If the device uses multipathing, run multipath -l and note all the paths to the device. Afterwards, remove the multipathed device using multipath -f device.
Run blockdev --flushbufs device to flush any outstanding I/O to all paths to the device. This is particularly important for raw devices, where there is no umount or vgreduce operation to cause an I/O flush.
Remove any reference to the device's path-based name, like /dev/sd, /dev/disk/by-path or the major:minor number, in applications, scripts, or utilities on the system. This is important in ensuring that different devices added in the future will not be mistaken for the current device.
Finally, remove each path to the device from the SCSI subsystem. To do so, use the command echo 1 > /sys/block/device-name/device/delete where device-name may be sde, for example.
Another variation of this operation is echo 1 > /sys/class/scsi_device/h:c:t:l/device/delete, where h is the HBA number, c is the channel on the HBA, t is the SCSI target ID, and l is the LUN.

**EXERCISE A:**
Answer these questions about the device removal text:
(i) Which command flushes any outstanding I/O to all paths to the device?
(ii) Why should references to the device's path-based name be removed from applications, scripts, and utilities?
(iii) In the command that uses /sys/class/scsi_device/h:c:t:l/device/delete, what does l stand for?
**EXERCISE B:**
Duplicate everything in the device removal text from "Run blockdev --flushbufs" down to "the current device.".

**RECORD SET:**

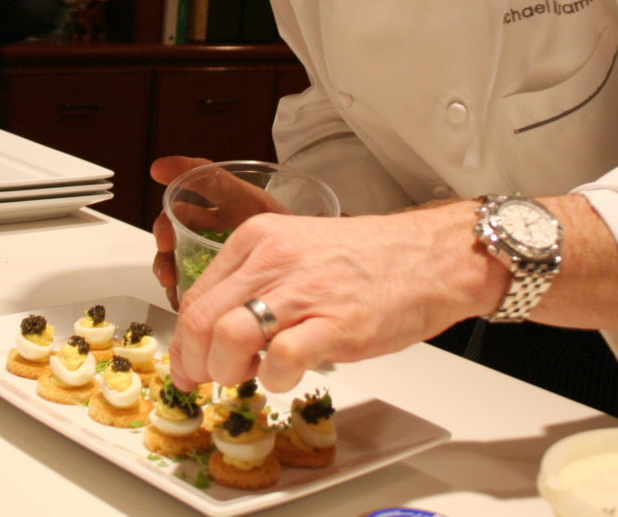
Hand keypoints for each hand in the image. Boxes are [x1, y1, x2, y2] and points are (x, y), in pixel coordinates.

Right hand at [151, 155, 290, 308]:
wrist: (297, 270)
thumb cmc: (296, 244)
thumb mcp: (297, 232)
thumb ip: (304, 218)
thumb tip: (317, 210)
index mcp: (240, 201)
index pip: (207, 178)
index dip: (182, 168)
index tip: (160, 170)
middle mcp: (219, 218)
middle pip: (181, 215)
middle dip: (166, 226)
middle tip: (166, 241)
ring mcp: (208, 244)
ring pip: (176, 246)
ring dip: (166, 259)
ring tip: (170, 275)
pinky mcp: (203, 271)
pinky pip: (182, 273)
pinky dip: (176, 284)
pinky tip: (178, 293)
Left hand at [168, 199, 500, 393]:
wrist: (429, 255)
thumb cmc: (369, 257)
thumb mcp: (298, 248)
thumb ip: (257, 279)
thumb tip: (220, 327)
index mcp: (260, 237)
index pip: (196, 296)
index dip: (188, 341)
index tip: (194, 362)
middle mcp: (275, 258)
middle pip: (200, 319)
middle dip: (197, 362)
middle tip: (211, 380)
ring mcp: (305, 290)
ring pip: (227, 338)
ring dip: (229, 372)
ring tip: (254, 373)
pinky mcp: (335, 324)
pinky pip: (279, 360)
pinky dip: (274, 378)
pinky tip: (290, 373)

**EXERCISE SOLUTION A:**
(i) blockdev --flushbufs device
(ii) To ensure that different devices added in the future will not be mistaken for the current device.
(iii) The LUN.

**EXERCISE SOLUTION B:**
Run blockdev --flushbufs device to flush any outstanding I/O to all paths to the device. This is particularly important for raw devices, where there is no umount or vgreduce operation to cause an I/O flush.
Remove any reference to the device's path-based name, like /dev/sd, /dev/disk/by-path or the major:minor number, in applications, scripts, or utilities on the system. This is important in ensuring that different devices added in the future will not be mistaken for the current device.